A well written job advert will have candidate’s thirsty for more details, wondering if they might be selected for interview and excited to submit their CV. If you receive an application or CV and it seems like the candidate isn’t that interested, it may be the advert wasn’t very interesting. Churning out the same old templates won’t wash in a candidate market, and let’s be honest, anything not original can be copied and pasted by your competitors. While it might seem that sitting with a thesaurus and using ‘buzz words’ will save the day, in actual fact it can be off-putting. Recruiters are trained to listen and understand your job description, and any worth their salt will write you an ad that brings in the talent you are looking for.

Always go for the biggest, most well know agency….

Ever heard the phrase ‘Jack of all trades, master of none’? The main benefit of choosing a smaller, boutique agency is the specialism. Does your recruiter understand your business? Your client base? Your liabilities and social responsibilities?

When choosing your recruiter, look for the industry experts. Time is money, nobody wants to explain their business every time they need a new recruit. A personal, knowledgeable approach can’t be underestimated, and you are much more likely to be looked after when your consultant isn’t looking after a high volumes of clients from different industries.

Recruiters are all about the money….

Absolutely, some of them are! And doesn’t everybody like earning money?

The hard fact is though, reputation is everything in recruitment. Word of mouth and referrals make up a huge percentage of an agency’s client base, and without it brings a lot of negative press to your door which is hard to get away from.

Sadly, as with all industries, there will be good and bad. Do your research, ask questions, and above all else, go with your instinct. If it doesn’t feel right and you just can’t put your finger on why, move on to someone else.
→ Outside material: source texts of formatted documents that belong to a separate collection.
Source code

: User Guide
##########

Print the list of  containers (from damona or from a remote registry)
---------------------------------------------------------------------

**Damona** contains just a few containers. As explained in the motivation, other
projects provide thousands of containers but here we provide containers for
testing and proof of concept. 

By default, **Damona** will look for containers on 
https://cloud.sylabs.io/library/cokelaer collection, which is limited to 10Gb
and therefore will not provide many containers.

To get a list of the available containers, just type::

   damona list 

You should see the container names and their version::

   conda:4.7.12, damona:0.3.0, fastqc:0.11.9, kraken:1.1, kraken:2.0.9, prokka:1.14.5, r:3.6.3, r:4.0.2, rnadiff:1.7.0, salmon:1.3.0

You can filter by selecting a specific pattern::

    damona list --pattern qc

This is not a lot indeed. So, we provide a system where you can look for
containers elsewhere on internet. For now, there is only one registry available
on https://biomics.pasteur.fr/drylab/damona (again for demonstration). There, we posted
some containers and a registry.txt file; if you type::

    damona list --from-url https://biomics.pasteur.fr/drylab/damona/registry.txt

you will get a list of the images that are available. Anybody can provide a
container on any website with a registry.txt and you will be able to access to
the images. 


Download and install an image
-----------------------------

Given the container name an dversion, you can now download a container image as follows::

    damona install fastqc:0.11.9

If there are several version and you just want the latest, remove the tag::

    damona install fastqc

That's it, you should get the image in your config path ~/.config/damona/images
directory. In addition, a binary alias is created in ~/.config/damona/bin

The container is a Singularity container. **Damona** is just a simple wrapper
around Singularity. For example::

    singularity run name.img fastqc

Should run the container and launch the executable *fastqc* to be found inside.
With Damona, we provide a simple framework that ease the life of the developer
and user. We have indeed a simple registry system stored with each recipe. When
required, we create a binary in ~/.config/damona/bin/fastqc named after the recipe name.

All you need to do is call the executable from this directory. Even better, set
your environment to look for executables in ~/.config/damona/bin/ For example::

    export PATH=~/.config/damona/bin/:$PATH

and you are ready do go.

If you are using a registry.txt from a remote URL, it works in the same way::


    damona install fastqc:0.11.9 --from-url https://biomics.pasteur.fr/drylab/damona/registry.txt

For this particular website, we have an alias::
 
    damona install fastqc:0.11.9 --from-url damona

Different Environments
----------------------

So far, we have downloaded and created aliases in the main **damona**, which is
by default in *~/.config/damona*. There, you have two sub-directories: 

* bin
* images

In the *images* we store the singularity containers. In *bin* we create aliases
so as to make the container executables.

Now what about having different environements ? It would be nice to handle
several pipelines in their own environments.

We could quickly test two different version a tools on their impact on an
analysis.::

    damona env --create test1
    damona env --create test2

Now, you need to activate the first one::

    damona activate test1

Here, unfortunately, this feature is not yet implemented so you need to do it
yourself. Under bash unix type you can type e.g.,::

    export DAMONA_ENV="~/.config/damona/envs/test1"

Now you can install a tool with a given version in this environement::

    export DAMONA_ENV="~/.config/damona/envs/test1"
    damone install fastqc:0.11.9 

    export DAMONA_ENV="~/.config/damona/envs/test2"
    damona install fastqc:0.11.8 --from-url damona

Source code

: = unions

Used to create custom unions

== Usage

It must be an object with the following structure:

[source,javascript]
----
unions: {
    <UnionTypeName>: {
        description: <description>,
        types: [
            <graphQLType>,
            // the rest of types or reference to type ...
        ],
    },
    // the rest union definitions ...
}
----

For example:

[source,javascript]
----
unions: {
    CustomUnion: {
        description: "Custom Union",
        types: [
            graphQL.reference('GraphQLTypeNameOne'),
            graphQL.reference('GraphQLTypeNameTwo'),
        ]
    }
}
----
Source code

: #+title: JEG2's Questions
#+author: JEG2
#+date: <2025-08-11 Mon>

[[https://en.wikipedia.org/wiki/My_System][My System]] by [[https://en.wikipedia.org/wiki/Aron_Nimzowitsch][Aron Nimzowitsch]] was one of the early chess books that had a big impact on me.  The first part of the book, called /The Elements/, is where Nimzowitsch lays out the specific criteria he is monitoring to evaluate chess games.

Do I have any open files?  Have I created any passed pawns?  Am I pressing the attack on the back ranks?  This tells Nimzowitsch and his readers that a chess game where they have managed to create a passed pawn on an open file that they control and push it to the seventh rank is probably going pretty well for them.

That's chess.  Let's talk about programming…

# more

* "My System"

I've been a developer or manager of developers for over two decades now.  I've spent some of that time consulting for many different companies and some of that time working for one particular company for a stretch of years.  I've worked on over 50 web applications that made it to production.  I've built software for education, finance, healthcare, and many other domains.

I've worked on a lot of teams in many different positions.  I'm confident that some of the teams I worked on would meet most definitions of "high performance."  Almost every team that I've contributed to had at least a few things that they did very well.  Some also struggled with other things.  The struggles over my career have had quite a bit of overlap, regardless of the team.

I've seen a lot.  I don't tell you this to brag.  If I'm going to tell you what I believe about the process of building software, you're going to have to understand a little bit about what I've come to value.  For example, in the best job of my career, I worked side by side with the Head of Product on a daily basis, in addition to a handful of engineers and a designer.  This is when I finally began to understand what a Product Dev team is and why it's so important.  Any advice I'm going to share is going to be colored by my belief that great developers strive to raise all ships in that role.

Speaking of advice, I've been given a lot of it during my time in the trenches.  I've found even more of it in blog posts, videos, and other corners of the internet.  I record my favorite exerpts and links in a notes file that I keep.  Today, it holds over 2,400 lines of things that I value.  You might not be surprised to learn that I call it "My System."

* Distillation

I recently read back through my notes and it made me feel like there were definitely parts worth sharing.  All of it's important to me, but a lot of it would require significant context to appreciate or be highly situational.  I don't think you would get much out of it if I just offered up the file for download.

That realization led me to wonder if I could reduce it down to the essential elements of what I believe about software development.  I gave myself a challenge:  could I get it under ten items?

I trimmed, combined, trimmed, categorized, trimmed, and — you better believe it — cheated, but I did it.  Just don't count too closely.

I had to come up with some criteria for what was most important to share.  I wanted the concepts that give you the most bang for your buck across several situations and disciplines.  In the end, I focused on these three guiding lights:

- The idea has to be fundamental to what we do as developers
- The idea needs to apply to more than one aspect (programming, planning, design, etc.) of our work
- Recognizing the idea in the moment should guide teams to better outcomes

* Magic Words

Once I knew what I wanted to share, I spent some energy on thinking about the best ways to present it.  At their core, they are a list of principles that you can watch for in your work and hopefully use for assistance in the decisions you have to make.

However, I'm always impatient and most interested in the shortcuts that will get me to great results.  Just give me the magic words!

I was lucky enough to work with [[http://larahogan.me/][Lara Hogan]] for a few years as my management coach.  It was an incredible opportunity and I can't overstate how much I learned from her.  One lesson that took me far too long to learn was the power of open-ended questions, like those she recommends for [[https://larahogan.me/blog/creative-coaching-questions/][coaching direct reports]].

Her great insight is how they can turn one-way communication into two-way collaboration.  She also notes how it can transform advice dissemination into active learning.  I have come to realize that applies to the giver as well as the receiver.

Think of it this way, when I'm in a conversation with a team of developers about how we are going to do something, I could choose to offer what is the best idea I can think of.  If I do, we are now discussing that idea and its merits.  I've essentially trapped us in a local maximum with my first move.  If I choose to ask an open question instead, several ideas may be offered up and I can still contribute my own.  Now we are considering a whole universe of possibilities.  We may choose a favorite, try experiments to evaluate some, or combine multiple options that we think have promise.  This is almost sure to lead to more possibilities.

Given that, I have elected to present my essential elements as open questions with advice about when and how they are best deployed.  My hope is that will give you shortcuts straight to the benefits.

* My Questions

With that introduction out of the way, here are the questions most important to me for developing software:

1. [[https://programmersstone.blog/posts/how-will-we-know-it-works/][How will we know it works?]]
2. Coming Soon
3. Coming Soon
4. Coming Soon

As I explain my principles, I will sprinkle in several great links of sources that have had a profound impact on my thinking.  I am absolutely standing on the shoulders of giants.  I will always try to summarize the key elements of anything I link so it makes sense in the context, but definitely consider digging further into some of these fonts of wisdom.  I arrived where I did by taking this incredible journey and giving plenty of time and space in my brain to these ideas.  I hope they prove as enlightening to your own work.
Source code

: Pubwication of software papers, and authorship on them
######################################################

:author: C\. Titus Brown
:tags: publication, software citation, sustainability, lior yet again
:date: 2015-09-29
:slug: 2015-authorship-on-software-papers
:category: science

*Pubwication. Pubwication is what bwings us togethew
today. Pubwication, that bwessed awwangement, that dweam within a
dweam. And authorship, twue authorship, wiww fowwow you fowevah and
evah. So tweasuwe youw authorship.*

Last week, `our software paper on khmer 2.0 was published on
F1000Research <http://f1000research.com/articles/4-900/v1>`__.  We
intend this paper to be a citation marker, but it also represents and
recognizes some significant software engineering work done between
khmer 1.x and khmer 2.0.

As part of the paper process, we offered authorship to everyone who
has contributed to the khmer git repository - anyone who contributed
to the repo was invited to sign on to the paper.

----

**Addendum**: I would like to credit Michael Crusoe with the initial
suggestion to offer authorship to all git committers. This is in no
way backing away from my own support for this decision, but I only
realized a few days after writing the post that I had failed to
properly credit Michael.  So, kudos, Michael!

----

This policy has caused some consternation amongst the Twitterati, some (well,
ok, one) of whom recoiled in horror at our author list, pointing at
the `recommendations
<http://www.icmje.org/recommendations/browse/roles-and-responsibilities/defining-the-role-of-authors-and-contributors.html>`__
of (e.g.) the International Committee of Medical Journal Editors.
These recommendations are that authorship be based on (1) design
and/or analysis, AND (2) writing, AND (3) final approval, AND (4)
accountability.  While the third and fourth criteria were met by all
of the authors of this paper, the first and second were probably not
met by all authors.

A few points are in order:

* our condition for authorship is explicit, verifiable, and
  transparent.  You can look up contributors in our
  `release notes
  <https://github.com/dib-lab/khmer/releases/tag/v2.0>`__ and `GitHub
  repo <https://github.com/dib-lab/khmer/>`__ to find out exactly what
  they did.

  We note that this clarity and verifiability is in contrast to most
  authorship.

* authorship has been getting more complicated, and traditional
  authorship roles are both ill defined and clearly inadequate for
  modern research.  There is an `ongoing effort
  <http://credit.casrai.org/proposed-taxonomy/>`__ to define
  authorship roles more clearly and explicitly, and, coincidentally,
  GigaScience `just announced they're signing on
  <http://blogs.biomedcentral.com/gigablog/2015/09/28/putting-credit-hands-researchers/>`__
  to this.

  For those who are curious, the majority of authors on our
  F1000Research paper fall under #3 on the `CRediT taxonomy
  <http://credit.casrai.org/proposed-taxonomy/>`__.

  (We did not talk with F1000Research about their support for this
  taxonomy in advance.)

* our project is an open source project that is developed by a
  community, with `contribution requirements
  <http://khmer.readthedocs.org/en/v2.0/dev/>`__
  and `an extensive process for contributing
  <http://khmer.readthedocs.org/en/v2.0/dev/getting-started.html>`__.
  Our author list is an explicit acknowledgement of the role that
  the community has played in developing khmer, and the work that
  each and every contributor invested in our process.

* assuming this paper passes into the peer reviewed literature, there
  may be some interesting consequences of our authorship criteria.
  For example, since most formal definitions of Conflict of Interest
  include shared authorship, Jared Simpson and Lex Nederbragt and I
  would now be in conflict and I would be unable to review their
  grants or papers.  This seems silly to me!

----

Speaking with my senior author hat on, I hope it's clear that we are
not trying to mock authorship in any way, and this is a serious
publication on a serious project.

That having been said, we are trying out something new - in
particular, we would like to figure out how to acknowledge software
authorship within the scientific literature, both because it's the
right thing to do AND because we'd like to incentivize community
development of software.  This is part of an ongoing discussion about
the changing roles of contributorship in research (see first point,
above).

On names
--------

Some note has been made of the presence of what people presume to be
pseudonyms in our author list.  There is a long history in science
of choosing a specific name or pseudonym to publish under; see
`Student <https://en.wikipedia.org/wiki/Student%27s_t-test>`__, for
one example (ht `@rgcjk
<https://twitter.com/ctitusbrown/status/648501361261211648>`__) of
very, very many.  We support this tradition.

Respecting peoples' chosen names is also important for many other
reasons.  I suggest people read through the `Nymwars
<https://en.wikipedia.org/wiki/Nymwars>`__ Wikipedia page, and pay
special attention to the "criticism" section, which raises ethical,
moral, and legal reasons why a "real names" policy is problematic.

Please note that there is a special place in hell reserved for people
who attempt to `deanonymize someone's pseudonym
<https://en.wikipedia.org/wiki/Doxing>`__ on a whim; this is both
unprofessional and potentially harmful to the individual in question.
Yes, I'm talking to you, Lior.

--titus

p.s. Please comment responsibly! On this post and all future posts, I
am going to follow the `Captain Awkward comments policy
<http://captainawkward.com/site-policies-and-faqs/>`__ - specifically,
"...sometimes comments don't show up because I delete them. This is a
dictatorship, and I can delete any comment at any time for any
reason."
Once you find a good one they will be a massive asset to you. Look for a consultant, not a sales person! Most recruiters take years to shape their skills, build a network and pool of candidates, they are the ones you want to work with.

AI will soon replace Recruitment Consultant….

Can make this one brief, when you start hiring robots, they’ll likely be recruited by them, until then, people will always need people. There are so many times when emotional intelligence is required to place candidates, we are all human (for now).  And while technology is progressing every day, and my phone is officially much smarter than me, the touch of a caring and sensitive consultant will never be replaced. There is a lot to be said for drawing on experience, lightening the mood with a joke, and my favourite, a warm smile! Remember, it’s all about the relationship!

Recruiters only care about their client and will talk you down on salary…

Filling the vacancy they are given is a consultants job, and without doing so, they wouldn’t stay in business! But is there any benefit to filling the role with someone inappropriate? A good recruiter would think not! Going back to the reputation being key, would anyone want to submit their CV to be put forward and encouraged to take a position they wouldn’t commit to? Or worse, to take a lower salary than they are worth. And of course, most recruiters work on a commission structure (likely a percentage of the annual salary of the candidate), which is subject to clawbacks if the candidate leaves in a lot of cases. It’s great to earn money but the shine wears off when it’s taken back from you!

The placement should be right, for both the employer and the applicant. It serves nobodies interest when this isn’t the case, and the damage that can be done can have a lasting effect on the consultancy!